The announcement confirms an earlier statement by the Energy Minister, Boakye Agyarko, that “our next mandate after stabilising power supply is to begin the reduction of prices”.

The Vice President told the investor community in Dubai that the government of Ghana had shifted its focus from taxation – as in many other countries in Africa – to production, and is working hard to formalise the economy using technology as one of the pivotal points.

The reduction of the cost of power, he said, had become necessary in order to accelerate industrialisation of the Ghanaian economy.

“What we are doing is to basically understand what the linkages are among the various sectors in the macroeconomy. It is very important to set the macroeconomy right, so that there is stability that will drive industrialisation,” he said.

Following complaints by the Association of Ghana Industries that it was wrong for industry to subsidise domestic consumers of power, government has also said a new tariff policy is in the works “to reclassify consumer categories in order to protect lifeline and strategic industrial consumers”.

For the domestic consumer, the tariff in Ghana is between 19 and 28 cents, while it is 9 cents in La Cote d’Ivoire, 17 cents in Benin, 16 cents in Togo and 17 cents in Nigeria.

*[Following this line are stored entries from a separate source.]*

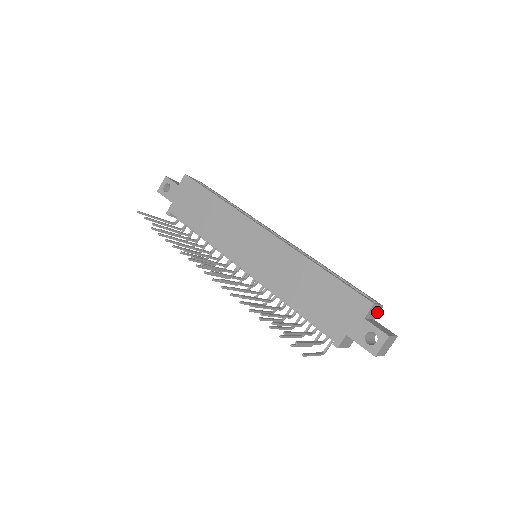
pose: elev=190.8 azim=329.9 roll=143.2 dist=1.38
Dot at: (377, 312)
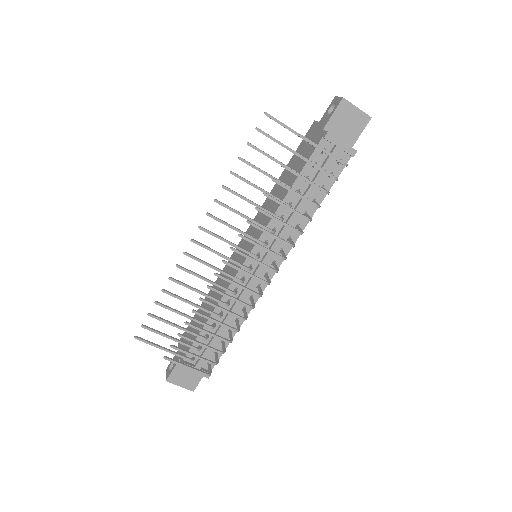
Dot at: occluded
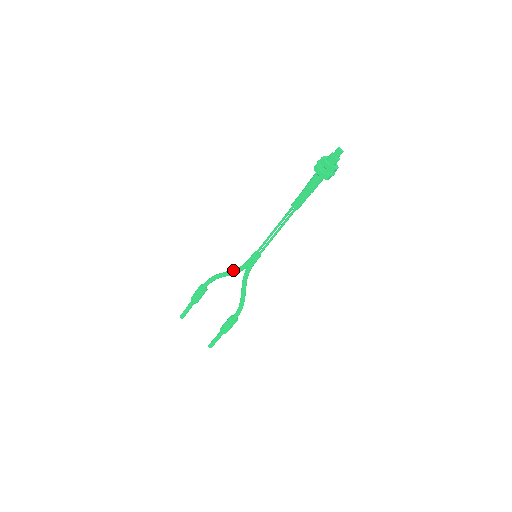
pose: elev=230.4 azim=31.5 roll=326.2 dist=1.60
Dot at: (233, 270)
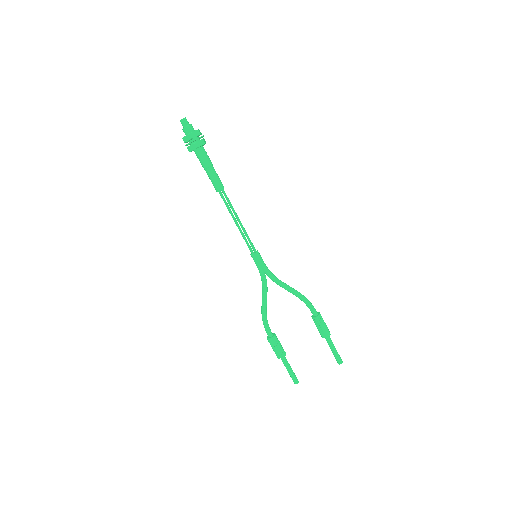
Dot at: (262, 290)
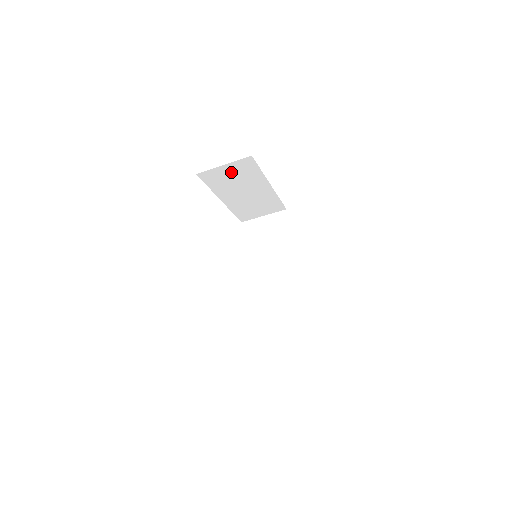
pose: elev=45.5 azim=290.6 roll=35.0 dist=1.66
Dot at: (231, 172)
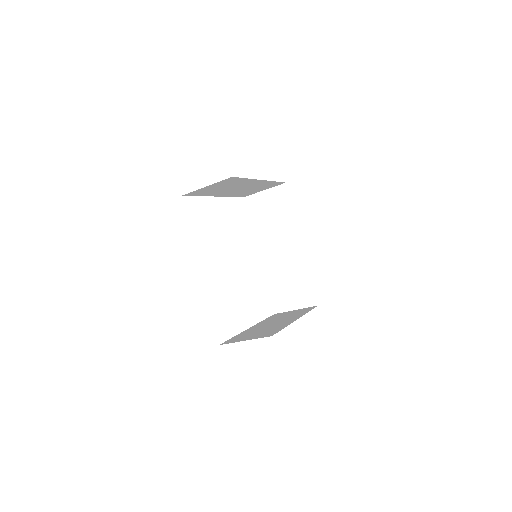
Dot at: (216, 186)
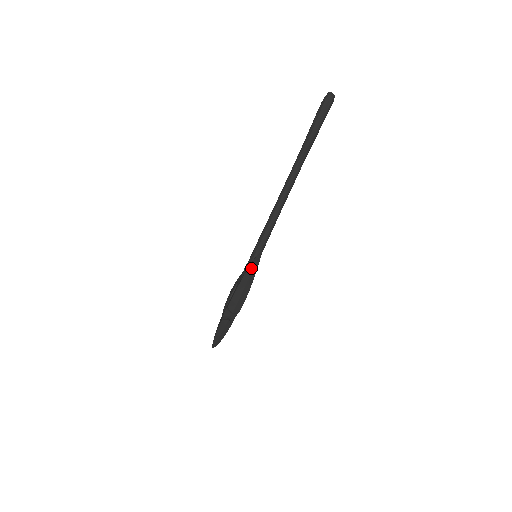
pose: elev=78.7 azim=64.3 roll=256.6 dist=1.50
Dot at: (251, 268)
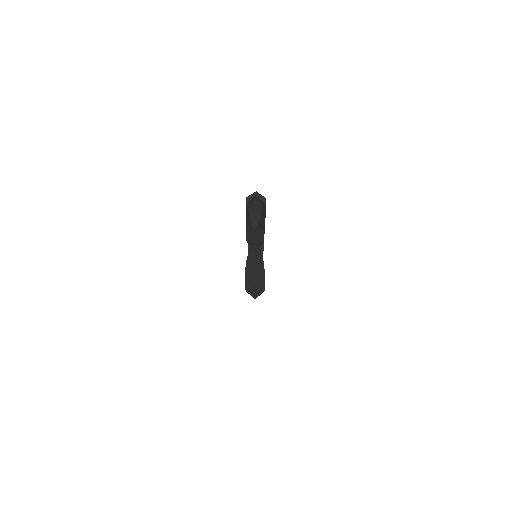
Dot at: occluded
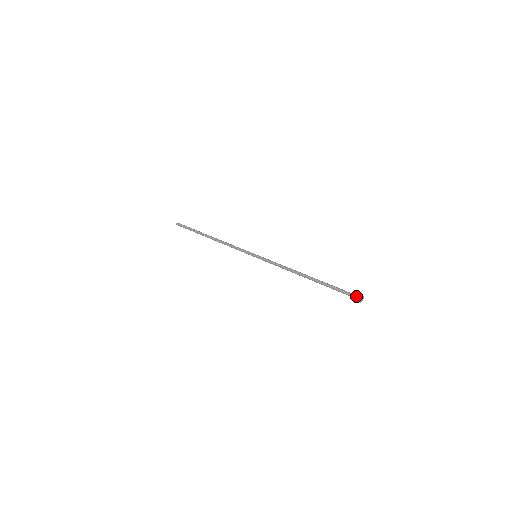
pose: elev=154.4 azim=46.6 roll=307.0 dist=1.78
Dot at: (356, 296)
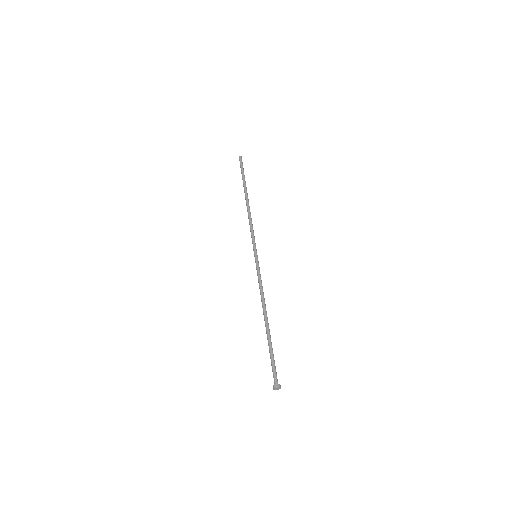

The gap is even wider on the commercial and industrial fronts, where Ghana’s businesses – which are already reeling under the weight of high interest rates – pay 32.6 cents per kWh as compared to 13 cents in La Cote d’Ivoire, 19 cents in Benin, 18 cents in Togo and 17 cents in Nigeria.

The price disparity, some have said, is due to the fact that Cote D’Ivoire, for example, produces cheaper power than Ghana. That country, on average, produces at 9 cents per kilowatt-hour, while Ghana produces at 14 cents per kilowatt-hour on average.

Compared to other West African countries, the cost of power in Ghana is estimated to be 50 percent higher; although Cote d’Ivoire, for example, relies on more thermal plants than Ghana.

“We are stack-packing [cars] for businesses in Ivory Coast, and there is an energy cost element in there. Going through their system, we realised that the energy cost was relatively cheaper than ours,” said Emmanuel Adu-Sarkodee of CDH Group, which is into banking, insurance, hotels and other businesses.

“We were a bit surprised because their mix is more thermal to hydro than Ghana’s mix. We have more hydro than them. Theirs is mostly thermal. So, we were wondering why that is the case. There was something more significant we found in there – the cost of gas to their thermal companies was much cheaper than the cost of gas to our thermal companies,” he said.

Indeed, for 2017 alone an estimated US$952million is required to purchase various forms of fuel, including natural gas, to run thermal plants based on a projected thermal generation of 9,937.48 GWh, according to the Ghana Grid Company.

About US$295million of the amount will be required by the VRA, and about US$657million will be required by Independent Power Producers.

As government works to clear the GH¢10billion debt that has plagued the energy sector, entities in the power sector, particularly the Volta River Authority and Electricity Company of Ghana, are expected to begin on a clean slate – which should result in some savings to consumers.